Sound City was an important project for Grohl and as a result, Stoff says, he pushed his collaborators hard. “He had extremely high expectations and he expected everyone to deliver,” Stoff says. “But the great thing about that was he let you do it. He made everyone around him better.”

“This was an important project for Dave, and he knew what story he wanted to tell,” Stoff adds. “He wanted to make a statement about the state of music today.”

For Stoff, a highlight of the production was a trip the crew made to Hawaii to record an interview with Neil Young. Stoff selected a resort on Kona for the interview. “We found a spot that was perfect for Neil,” he recalls. “It was a place where they do luaus with volcanic rock, petrified trees and a wood box for him to sit on. And it was a perfect, blue-sky day. Then, just as Neil arrived, the skies turned grey. It was as though he brought his own weather system. The interview was magical. It was electric, amazing.”

Stoff also recalls a memorable recording session for a song called Mantra featuring Grohl, Queens of the Stone Age guitarist Joshua Homme, and Trent Reznor. “Throughout the whole production, we talked about ‘capturing the magic in the bottle,’” he says, “and that night we did it. It was lit and shot beautifully. We were shooting b-camera through a Sterno cam, so there is heat distortion on everything.

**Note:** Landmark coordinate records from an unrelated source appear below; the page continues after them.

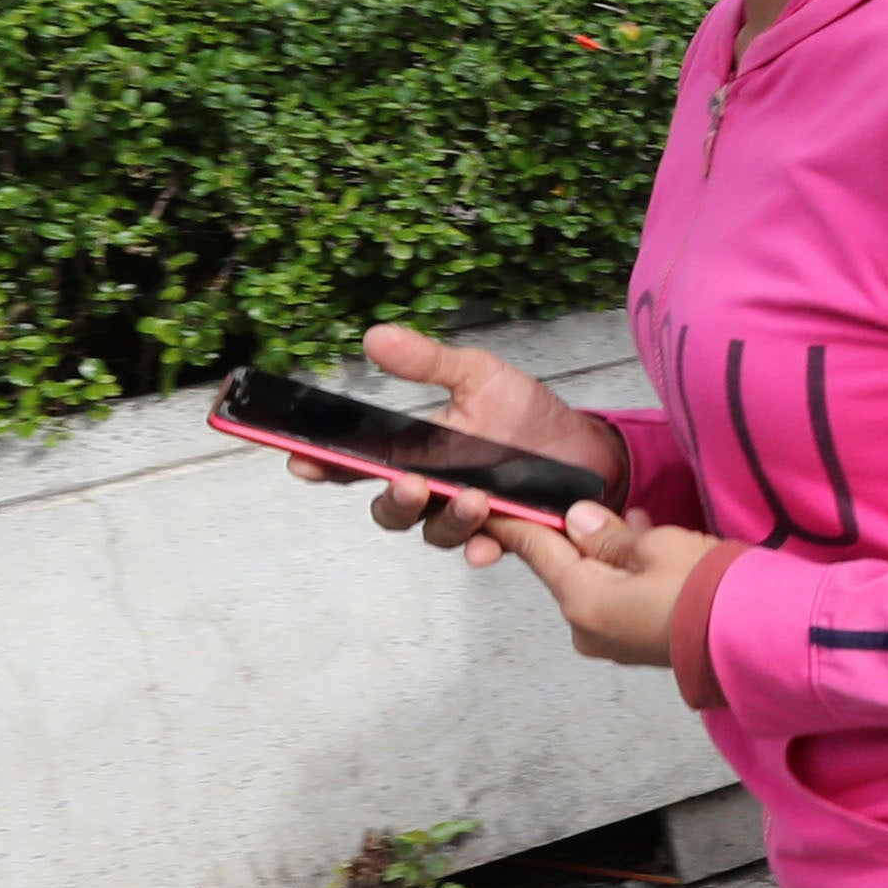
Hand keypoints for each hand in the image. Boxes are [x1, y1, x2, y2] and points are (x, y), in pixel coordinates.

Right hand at [287, 323, 628, 558]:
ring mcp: (465, 515)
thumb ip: (428, 362)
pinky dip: (481, 550)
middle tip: (409, 484)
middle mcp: (432, 489)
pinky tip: (488, 545)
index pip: (360, 464)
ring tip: (473, 498)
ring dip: (446, 519)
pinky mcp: (502, 534)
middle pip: (390, 510)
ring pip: (434, 531)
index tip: (304, 462)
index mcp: (416, 453)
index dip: (326, 466)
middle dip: (393, 501)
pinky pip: (481, 551)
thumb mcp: (478, 376)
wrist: (584, 444)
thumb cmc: (525, 413)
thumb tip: (376, 336)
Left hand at [496, 500, 716, 669]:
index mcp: (582, 600)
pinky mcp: (638, 645)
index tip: (490, 504)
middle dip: (581, 536)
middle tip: (607, 506)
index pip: (537, 551)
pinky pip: (618, 601)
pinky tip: (652, 553)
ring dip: (611, 555)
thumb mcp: (656, 545)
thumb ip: (608, 534)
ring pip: (597, 584)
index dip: (515, 523)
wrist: (755, 639)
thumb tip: (576, 520)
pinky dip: (626, 576)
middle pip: (568, 569)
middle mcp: (586, 628)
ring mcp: (612, 642)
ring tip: (642, 525)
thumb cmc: (704, 587)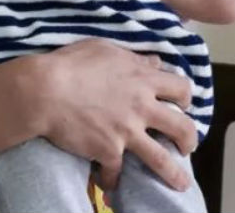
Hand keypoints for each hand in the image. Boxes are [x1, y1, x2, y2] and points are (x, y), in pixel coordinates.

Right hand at [31, 39, 196, 191]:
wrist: (44, 91)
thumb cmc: (70, 64)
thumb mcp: (105, 49)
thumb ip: (134, 58)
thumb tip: (155, 62)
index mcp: (142, 79)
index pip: (181, 88)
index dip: (185, 98)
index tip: (181, 105)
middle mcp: (141, 107)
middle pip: (182, 127)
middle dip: (189, 139)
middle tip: (186, 145)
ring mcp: (127, 132)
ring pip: (162, 159)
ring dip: (174, 174)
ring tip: (181, 184)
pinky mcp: (109, 151)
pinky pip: (117, 173)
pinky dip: (112, 179)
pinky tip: (109, 184)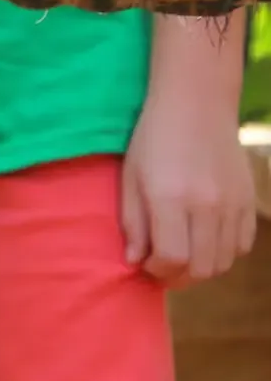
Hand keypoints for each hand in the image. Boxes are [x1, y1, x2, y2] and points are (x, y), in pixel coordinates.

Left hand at [121, 95, 256, 285]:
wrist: (197, 105)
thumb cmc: (153, 139)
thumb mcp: (130, 177)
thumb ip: (133, 222)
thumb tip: (135, 261)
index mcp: (171, 198)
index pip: (172, 258)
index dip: (158, 270)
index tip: (146, 264)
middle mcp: (207, 205)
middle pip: (202, 267)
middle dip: (179, 275)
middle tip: (164, 266)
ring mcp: (233, 204)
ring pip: (224, 261)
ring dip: (201, 267)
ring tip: (183, 254)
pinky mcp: (249, 200)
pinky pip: (243, 244)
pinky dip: (224, 252)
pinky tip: (206, 240)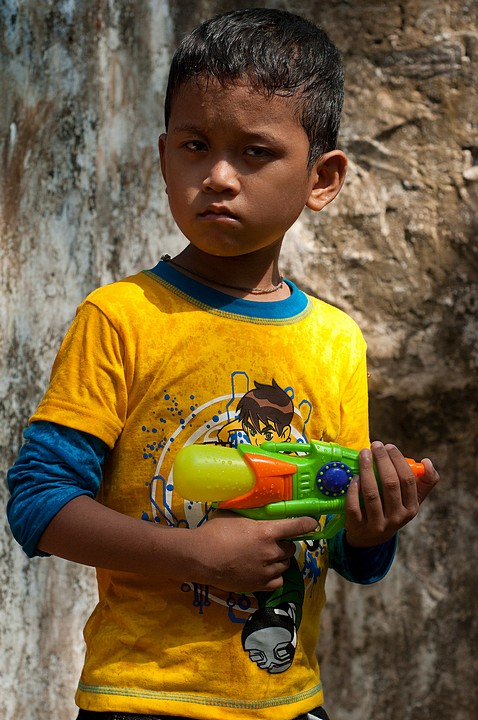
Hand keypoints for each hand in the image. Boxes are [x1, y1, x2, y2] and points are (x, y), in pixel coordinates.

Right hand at [189, 511, 316, 592]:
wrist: (200, 557)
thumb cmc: (214, 532)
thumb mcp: (233, 515)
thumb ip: (250, 514)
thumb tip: (255, 508)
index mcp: (267, 532)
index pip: (297, 526)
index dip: (308, 524)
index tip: (313, 523)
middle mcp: (271, 552)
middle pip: (290, 548)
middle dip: (285, 544)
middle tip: (273, 541)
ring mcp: (266, 571)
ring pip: (285, 564)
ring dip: (280, 559)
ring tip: (266, 556)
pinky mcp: (259, 585)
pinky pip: (278, 581)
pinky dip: (275, 575)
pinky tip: (265, 571)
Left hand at [344, 441, 439, 547]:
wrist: (371, 537)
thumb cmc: (392, 509)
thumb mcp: (411, 500)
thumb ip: (423, 481)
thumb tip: (427, 462)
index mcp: (411, 508)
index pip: (408, 480)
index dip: (398, 460)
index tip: (389, 446)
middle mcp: (396, 518)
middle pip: (390, 484)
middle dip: (383, 460)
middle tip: (375, 445)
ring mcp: (377, 524)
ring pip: (371, 494)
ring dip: (367, 470)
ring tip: (364, 454)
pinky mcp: (358, 527)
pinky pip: (354, 506)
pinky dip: (353, 490)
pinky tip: (353, 477)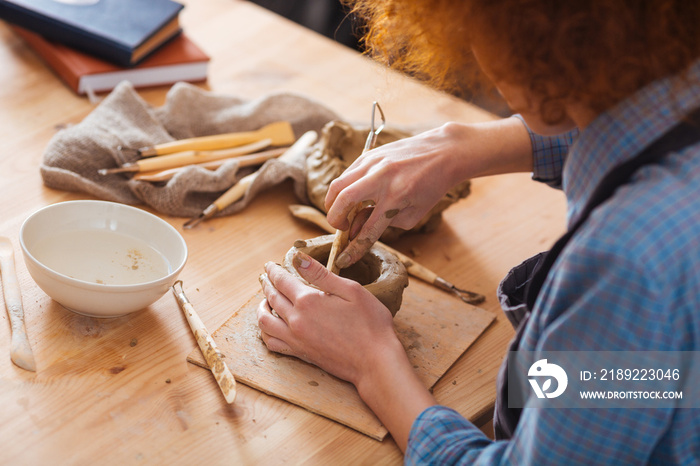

And the song itself was incredible. The hairs on the back of your neck stood up. I was so into the music, the camera seemed to be operating itself. It was the highlight of the movie, a transcendent moment.”

Stoff is currently working on a new project with Grohl, a music video for the band Soundgarden, and he is looking forward to resuming his commercial directing career via A Common Thread, where his recent credits include a public service campaign for the Bob Woodruff Foundation.